Top of Records for this task

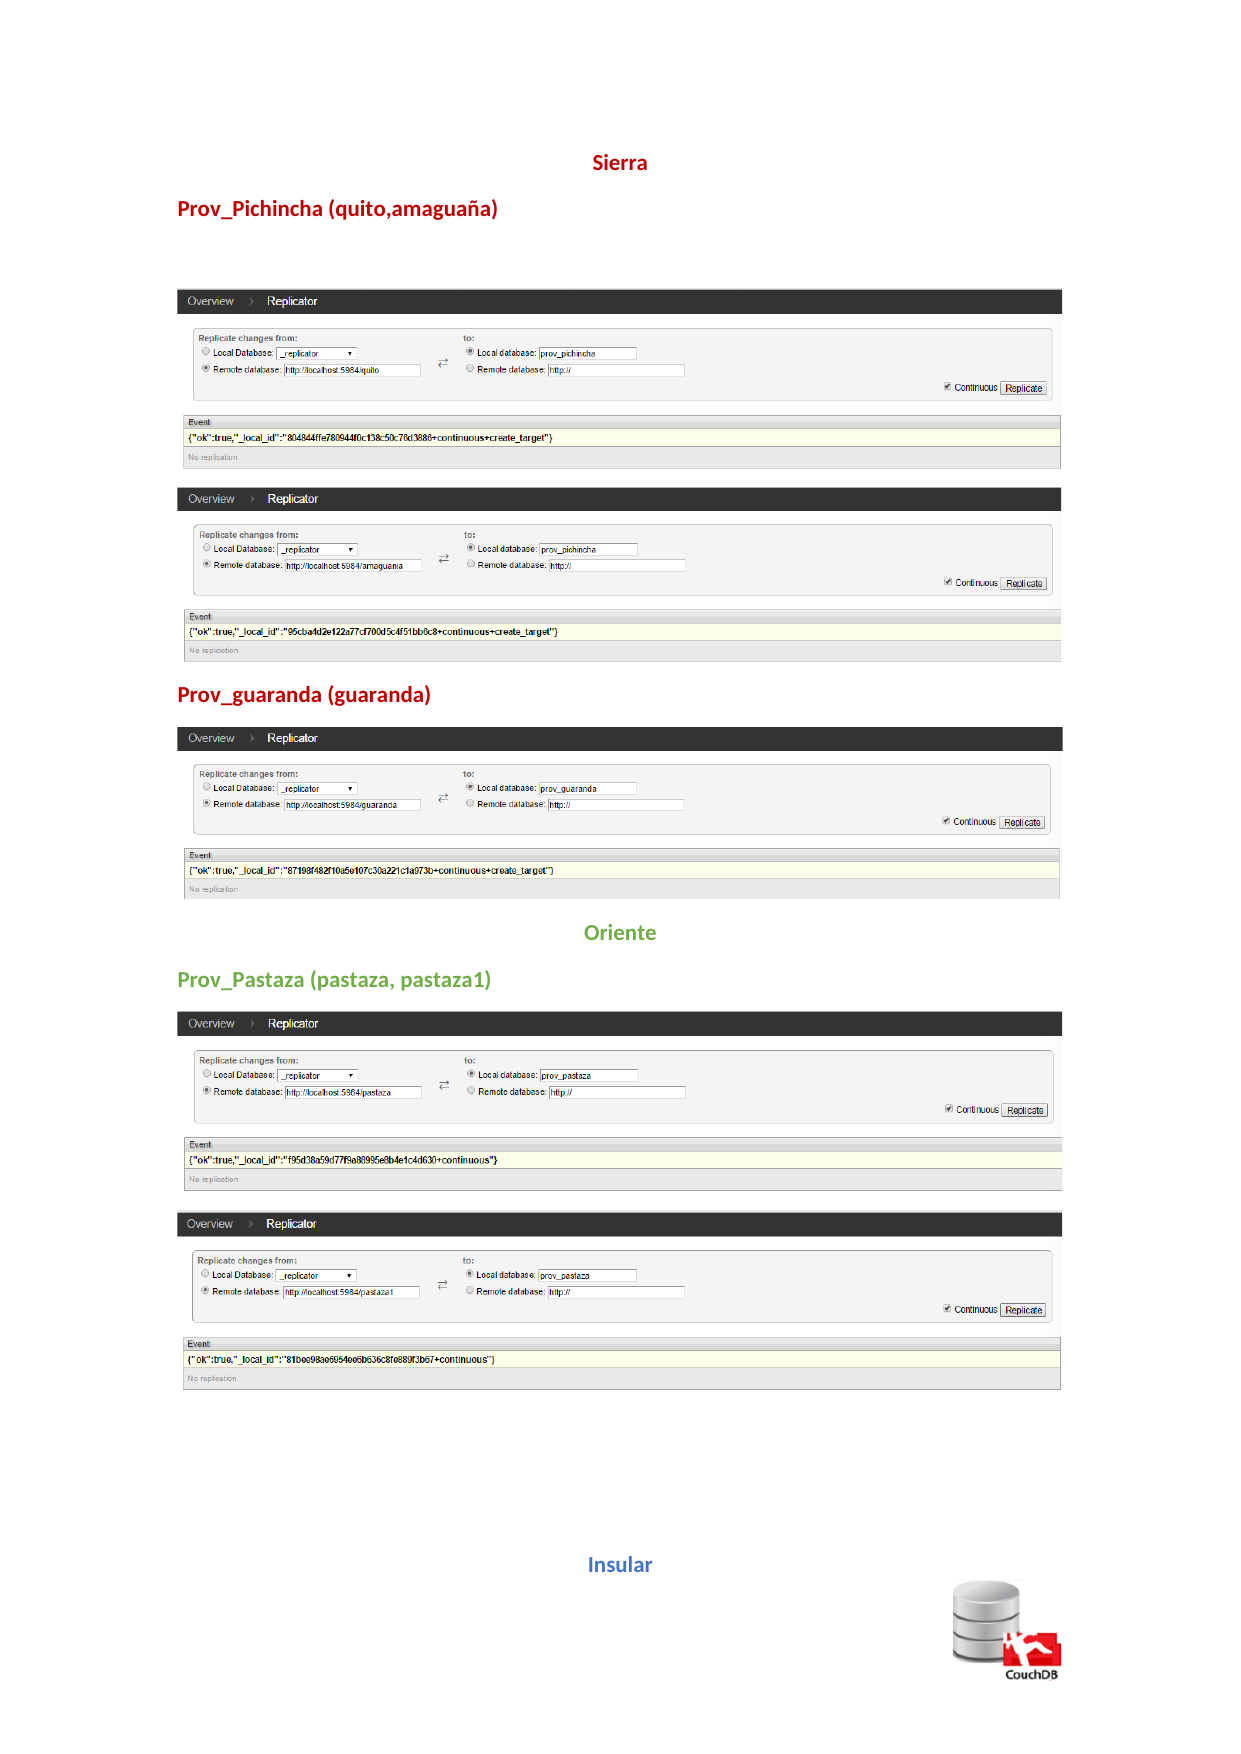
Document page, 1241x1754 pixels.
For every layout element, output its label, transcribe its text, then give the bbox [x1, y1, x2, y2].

Bottom of Records for this task
Top of Records for this task

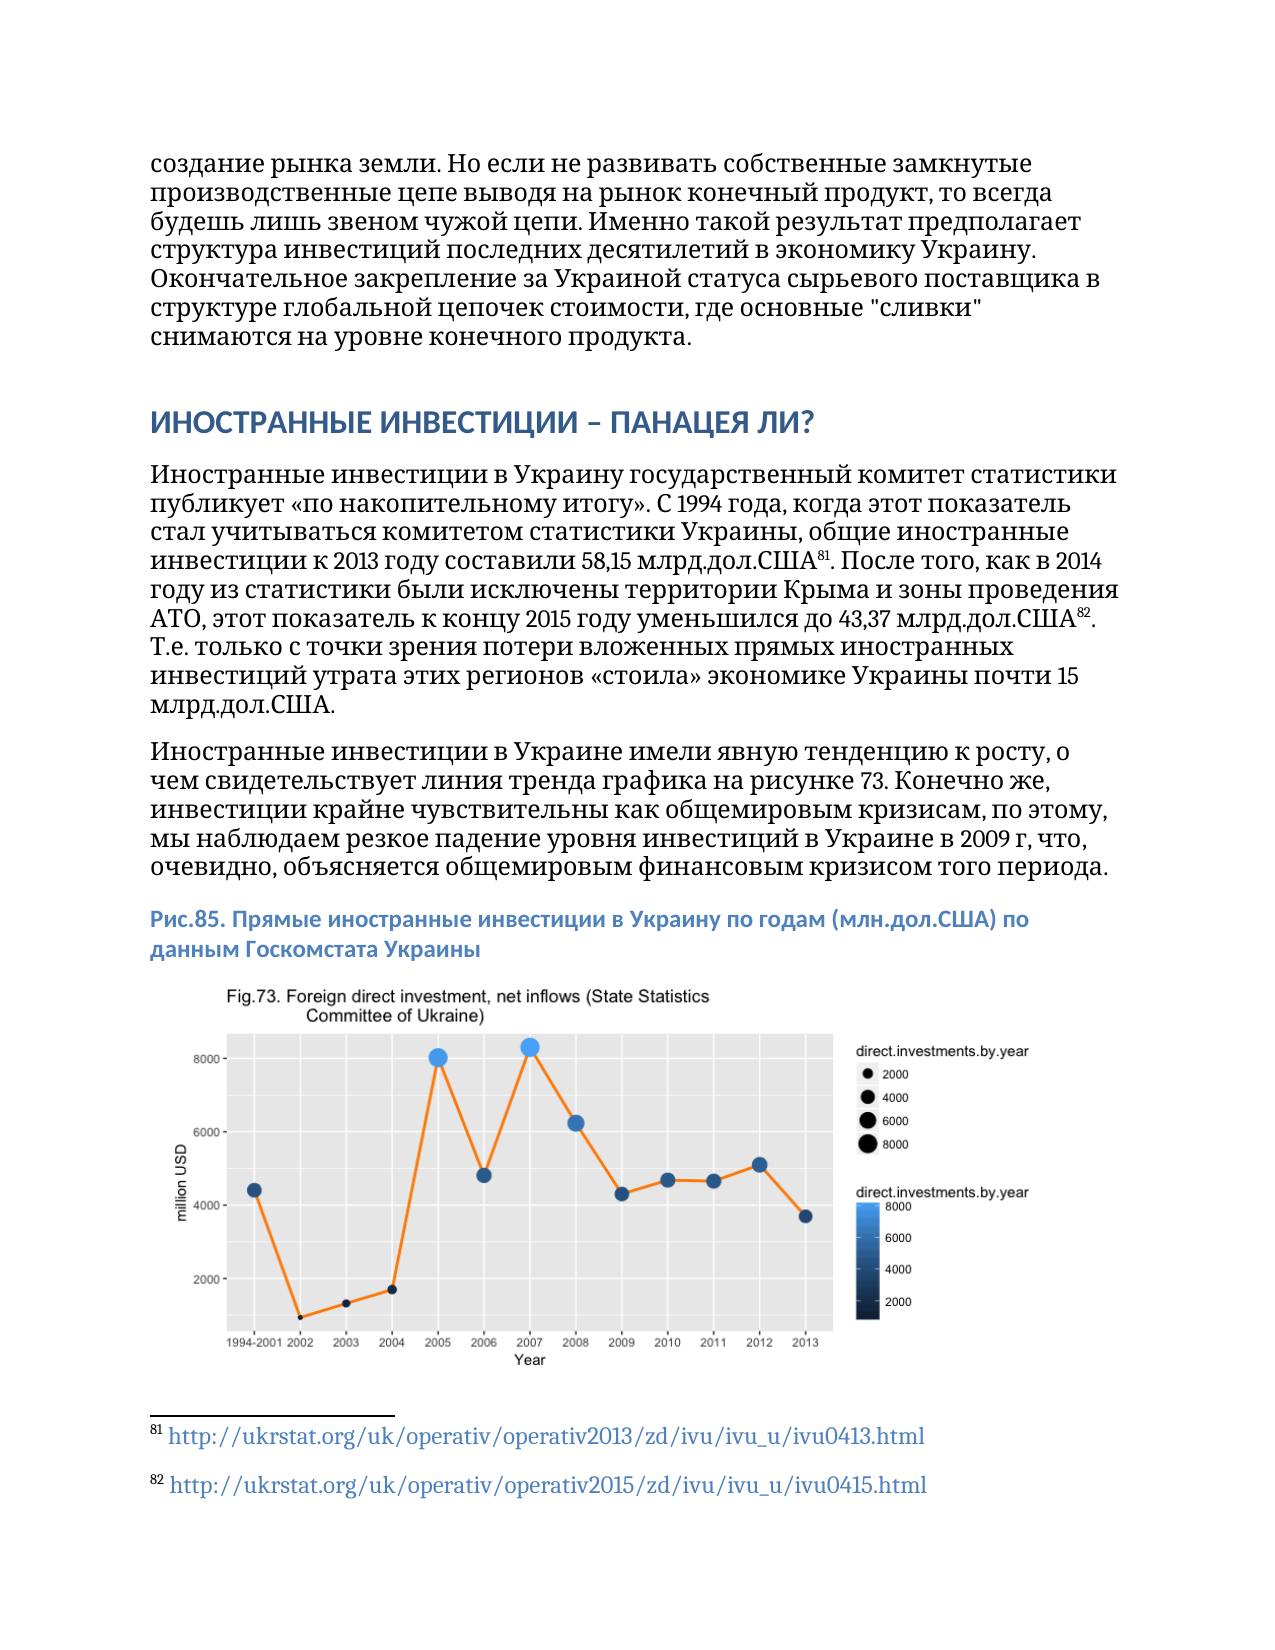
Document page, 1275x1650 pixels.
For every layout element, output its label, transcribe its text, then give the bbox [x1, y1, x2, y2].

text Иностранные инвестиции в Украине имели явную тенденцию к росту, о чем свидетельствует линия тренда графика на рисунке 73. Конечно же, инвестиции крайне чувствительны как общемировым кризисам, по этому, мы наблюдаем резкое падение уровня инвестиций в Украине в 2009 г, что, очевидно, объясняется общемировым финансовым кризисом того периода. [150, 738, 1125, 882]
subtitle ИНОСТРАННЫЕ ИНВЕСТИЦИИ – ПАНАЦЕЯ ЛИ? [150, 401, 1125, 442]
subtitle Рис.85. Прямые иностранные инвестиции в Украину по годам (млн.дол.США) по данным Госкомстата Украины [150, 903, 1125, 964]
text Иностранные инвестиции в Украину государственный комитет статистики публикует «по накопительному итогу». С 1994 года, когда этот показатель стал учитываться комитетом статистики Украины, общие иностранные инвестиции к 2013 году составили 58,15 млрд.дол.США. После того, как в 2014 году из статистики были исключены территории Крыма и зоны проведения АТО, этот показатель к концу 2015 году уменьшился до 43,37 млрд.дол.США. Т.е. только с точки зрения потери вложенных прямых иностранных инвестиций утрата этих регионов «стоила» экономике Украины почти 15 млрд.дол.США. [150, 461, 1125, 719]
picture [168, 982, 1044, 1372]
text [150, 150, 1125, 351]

Bottom of Records for this task

_What to produce:_ Of all the lines in the data, count those that contain "Document" and give that figure with nothing else.

_Response to this task:_ 2